DOCUMENT EXCERPT
This is property held by trustees appointed under Acts of Parliament who are under an obligation to do certain acts which are essentially of a public nature. The trustees derive no profit from the occupation of this property; all the profits are applicable to universal public purposes, and consequently there is no liability to rate. Mr. Mellish replied.

The Lord Chancellor (Lord Westbury) moved that the following questions be put to the Judges:

1. Are the Mersey Docks and Harbour Board "occupiers" of the docks vested in them, within the true meaning of the word "occupier" in the statute of 43 Eliz.?

2. If they are occupiers within the statute, are they exempted from liability to be rated for relief of the poor by the operation or effect of the statutes 4 Vict. c. xxx., 9 & 10 Vict. c. cxix., 11 Vict. c. x., 18 & 19 Vict. c. clxxiv., and 21 & 22 Vict. c. xcii., or any of them, or by reason of the purposes for which they occupy the same, or on any other ground appearing in the special case?

3. Does the Act of 20 & 21 Vict. c. clxii. (the Act of 1857), impose upon the board a liability to poor-rate in respect of the docks' estate and property vested in the board, or any and what part thereof, by virtue of the 26 and 27th sections of the last-mentioned Act?

Lord Chief Baron Pollock, in the name of the Judges, requested time to consider these questions.

July 7. Mr. Justice BLACKBURN read the opinion of the majority of the Judges. He said :-My Lords, the opinion which, with your Lordships' permission, I am about to read, contains the joint answers to your Lordships' questions of the Lord Chief Baron, Mr. Justice Williams, Mr. Justice Mellor, Mr. Baron Pigott, and myself.

To the first question put to us by your Lordships in these causes, we answer, that in our opinion the trustees constituting the Mersey Docks and Harbour Board are occupiers of the docks in question, within the true meaning of that word as used in the statute of 43 Eliz. c. 2.

Our reasons for that opinion are as follows:-Statute 43 Eliz. c. 2, s. 1, requires the overseers of every parish to raise by "taxation of every inhabitant, parson, vicar, and other, and of every occupier of" various kinds of real property, and inter alia of "lands in the parish, in such competent sum as they shall think fit," a stock for setting the poor of the parish to work, and for the relief of the poor of the parish.

DATA PROVIDED

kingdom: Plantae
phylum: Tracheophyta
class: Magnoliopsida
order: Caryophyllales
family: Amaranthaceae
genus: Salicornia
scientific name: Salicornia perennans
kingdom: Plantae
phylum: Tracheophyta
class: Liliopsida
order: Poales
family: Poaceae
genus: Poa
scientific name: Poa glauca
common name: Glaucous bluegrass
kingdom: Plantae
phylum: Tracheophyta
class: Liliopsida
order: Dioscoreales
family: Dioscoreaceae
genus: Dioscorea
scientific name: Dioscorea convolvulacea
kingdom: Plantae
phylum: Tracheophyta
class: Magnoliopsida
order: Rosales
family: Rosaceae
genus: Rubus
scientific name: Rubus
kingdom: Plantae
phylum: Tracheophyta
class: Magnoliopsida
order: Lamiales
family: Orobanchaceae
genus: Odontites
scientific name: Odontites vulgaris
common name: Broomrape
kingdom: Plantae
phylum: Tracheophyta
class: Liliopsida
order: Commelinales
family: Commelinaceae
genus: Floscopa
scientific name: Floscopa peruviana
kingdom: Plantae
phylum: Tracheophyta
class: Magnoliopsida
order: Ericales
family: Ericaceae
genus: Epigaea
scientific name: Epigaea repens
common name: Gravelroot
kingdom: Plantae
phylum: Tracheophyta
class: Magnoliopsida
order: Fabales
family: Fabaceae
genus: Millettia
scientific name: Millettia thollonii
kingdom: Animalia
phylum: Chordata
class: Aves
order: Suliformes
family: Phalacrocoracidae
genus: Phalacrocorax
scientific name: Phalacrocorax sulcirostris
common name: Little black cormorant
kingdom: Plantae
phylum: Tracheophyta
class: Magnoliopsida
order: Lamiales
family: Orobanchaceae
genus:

GIVEN TASK 1
In the Mersey Docks report, who read the opinion of the majority of the Judges?
GIVEN TASK 2
Revise the Mersey Docks report from "1. Are the Mersey" up to and including "of 43 Eliz.?", putting "Port Authority" in place of "Harbour Board".

CORRECT RESULT 1
Mr. Justice Blackburn

CORRECT RESULT 2
1. Are the Mersey Docks and Port Authority "occupiers" of the docks vested in them, within the true meaning of the word "occupier" in the statute of 43 Eliz.?